Generally, if a Strategas Supervised Person wishes to purchase or sell a Reportable Security for his/her personal account, he/she must obtain preclearance and must attest that he/she is not aware of any material, non-public information related to that security.

 

A black-out period will also apply prohibiting any Strategas Supervised Person from purchasing or selling a security (other than a Non-Reportable Security) for his/her personal account. The blackout period begins when an update to a model portfolio is released or a research report containing references to specific securities is disseminated and continues for 3 business days thereafter. These pre-clearance and black-out restrictions do not apply to accounts of Supervised Persons that are managed with full discretionary authority by a third party manager including accounts managed by Strategas Asset Management. The disclosure and reporting requirements relating to third party managers are outlined in section IX. Administration and Enforcement of the Code.

§ EXERCISE A: Could you lay out everything in the stored entries from the line containing "import org.springframework.data.repository.CrudRepository" down to the line containing "public class MainActivity", both lines included, as a Markdown table with the columns Row and Line, leaving out blank lines?
§ EXERCISE B: Can you proceed with the passage on personal trading restrictions, continuing it from its last sentence?

(Stored entries)
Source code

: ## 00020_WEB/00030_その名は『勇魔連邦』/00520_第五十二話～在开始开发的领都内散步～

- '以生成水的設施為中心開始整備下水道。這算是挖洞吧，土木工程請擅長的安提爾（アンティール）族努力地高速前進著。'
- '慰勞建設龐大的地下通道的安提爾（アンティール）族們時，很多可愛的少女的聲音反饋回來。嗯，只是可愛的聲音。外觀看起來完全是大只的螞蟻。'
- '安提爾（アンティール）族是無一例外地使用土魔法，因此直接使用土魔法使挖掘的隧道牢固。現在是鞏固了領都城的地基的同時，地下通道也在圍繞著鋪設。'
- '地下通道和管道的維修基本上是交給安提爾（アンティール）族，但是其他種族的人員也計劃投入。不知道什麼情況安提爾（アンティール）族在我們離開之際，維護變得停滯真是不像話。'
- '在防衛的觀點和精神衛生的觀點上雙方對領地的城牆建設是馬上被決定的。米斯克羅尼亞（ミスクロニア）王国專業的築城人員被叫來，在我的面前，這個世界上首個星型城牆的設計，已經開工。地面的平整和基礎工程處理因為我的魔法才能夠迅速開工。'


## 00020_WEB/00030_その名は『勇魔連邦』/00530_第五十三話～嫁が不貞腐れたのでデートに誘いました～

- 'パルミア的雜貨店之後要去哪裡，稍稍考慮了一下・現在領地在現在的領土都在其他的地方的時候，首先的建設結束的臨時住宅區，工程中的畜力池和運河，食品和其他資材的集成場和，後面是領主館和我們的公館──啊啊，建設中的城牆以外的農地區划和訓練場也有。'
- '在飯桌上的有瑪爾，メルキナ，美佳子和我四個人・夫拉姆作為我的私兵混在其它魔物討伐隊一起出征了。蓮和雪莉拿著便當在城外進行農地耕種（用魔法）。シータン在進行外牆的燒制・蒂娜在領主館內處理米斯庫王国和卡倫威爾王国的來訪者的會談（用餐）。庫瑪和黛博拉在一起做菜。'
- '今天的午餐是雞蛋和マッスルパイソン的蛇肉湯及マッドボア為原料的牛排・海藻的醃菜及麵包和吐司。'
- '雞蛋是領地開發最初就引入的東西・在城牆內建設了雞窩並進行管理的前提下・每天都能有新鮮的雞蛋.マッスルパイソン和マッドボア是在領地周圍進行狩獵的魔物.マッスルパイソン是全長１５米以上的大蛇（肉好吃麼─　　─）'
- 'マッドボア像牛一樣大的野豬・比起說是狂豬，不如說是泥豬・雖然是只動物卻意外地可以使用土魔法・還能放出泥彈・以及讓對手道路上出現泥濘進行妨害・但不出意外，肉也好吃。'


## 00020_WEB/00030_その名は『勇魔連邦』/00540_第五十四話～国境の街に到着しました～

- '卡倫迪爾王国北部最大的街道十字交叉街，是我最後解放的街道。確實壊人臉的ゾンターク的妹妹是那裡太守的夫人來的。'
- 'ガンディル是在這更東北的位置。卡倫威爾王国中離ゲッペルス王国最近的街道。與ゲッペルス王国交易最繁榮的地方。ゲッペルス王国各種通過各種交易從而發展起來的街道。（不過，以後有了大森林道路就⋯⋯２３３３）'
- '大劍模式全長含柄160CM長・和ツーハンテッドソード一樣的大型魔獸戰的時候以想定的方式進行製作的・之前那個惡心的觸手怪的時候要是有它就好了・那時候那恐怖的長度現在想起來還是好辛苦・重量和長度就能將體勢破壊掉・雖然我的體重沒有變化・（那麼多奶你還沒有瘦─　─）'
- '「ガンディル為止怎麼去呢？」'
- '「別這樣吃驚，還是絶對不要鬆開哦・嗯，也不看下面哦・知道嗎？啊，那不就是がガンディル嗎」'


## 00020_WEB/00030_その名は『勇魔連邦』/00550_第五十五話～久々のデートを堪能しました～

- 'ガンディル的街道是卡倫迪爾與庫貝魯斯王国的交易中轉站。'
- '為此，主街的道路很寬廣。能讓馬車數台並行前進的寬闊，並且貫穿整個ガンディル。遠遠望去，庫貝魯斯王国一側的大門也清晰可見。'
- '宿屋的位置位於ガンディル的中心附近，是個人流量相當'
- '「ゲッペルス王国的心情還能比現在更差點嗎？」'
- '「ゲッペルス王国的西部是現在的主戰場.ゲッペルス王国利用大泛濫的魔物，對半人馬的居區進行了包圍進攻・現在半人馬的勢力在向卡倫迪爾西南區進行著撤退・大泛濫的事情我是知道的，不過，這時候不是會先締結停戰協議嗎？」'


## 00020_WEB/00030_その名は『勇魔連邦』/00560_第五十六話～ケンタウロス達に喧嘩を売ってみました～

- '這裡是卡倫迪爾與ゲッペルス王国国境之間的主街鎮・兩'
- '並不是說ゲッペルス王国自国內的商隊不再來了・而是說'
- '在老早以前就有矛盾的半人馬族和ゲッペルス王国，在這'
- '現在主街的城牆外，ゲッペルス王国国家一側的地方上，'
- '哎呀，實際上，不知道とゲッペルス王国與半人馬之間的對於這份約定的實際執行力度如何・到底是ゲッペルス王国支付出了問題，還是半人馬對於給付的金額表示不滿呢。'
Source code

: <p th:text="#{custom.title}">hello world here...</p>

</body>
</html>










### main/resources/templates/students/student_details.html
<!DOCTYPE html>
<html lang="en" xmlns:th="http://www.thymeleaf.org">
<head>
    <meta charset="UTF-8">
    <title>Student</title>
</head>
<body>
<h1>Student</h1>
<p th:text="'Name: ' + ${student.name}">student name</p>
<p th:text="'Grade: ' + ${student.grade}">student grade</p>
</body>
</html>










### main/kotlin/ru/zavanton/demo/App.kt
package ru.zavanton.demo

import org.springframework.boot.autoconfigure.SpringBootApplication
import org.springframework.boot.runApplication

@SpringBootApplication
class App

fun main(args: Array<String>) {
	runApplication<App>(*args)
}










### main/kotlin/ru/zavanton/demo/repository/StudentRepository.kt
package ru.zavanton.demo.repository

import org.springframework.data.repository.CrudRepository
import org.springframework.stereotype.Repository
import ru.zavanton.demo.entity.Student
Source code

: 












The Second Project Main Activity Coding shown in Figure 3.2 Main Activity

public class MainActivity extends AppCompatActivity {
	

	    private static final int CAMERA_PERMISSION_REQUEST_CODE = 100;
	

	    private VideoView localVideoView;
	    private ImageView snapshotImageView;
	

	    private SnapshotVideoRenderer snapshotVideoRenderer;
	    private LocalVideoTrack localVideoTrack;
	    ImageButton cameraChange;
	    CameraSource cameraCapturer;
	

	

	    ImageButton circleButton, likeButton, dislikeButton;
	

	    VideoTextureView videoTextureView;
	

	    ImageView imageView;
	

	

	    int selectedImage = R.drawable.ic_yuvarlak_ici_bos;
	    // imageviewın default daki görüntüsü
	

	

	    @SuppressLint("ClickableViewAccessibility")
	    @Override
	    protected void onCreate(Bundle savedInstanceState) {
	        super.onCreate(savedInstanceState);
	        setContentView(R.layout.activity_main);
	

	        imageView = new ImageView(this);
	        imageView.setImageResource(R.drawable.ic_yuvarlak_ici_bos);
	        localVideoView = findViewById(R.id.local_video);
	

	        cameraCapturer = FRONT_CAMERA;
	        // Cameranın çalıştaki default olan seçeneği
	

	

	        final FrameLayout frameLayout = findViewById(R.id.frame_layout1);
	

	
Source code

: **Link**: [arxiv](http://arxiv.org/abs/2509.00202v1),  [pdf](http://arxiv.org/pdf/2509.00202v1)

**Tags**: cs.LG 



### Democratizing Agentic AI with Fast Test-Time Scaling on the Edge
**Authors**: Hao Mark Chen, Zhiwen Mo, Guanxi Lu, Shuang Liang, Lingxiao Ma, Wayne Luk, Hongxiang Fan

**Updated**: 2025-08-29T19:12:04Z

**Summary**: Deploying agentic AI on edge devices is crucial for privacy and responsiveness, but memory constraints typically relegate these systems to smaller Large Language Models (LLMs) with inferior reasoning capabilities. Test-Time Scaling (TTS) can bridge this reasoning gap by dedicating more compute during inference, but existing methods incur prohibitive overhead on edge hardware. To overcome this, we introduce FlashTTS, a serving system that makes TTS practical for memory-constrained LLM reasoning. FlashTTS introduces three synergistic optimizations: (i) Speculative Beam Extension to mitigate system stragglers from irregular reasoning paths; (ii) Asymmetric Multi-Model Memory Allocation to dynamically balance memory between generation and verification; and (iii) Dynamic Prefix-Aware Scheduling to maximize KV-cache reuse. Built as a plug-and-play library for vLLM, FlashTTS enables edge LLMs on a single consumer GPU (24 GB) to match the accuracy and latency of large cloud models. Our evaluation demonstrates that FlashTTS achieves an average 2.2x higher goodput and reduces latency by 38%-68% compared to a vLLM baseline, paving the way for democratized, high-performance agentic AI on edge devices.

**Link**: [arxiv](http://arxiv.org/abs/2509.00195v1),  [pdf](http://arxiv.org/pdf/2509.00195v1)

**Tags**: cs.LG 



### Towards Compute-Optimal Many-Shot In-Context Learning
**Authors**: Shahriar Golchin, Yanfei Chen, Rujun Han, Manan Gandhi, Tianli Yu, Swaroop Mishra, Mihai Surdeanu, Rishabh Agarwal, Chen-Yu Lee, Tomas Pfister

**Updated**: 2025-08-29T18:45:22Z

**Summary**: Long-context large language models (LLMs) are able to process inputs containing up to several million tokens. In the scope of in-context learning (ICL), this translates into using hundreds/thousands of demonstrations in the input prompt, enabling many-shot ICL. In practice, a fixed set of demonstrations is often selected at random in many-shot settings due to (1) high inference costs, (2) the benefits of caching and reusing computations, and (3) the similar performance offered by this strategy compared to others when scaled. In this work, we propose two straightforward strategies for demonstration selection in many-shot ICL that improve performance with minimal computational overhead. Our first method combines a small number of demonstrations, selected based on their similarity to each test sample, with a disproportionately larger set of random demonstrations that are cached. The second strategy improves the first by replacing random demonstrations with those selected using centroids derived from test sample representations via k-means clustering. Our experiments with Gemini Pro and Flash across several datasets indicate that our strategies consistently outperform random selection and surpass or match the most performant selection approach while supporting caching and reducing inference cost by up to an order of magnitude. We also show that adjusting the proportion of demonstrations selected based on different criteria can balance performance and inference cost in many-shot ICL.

§ EXPECTED ANSWER A:
| Row | Line |
|---|---|
| 1 | import org.springframework.data.repository.CrudRepository |
| 2 | import org.springframework.stereotype.Repository |
| 3 | import ru.zavanton.demo.entity.Student |
| 4 | Source code |
| 5 | :  |
| 6 | The Second Project Main Activity Coding shown in Figure 3.2 Main Activity |
| 7 | public class MainActivity extends AppCompatActivity { |

§ EXPECTED ANSWER B:
These pre-clearance and black-out restrictions do not apply if the aggregate amount of the Supervised Person’s transaction in such security is less than $10,000 per day.

 

A Supervised Person must also report the names of all brokers, dealers or banks with which the Supervised Person maintains an account in which any securities are held for the Supervised Person's direct or indirect benefit, even if the only securities in those accounts are Non-Reportable Securities, except that:

Holdings and Transaction Reports need not disclose securities held in accounts over which the Supervised Person has no direct or indirect influence or control.
Transaction Reports need not disclose transactions effected pursuant to an automatic investment plan, except where such a plan has been overridden.

 

V.POLITICAL ACTIVITIES (PAY TO PLAY)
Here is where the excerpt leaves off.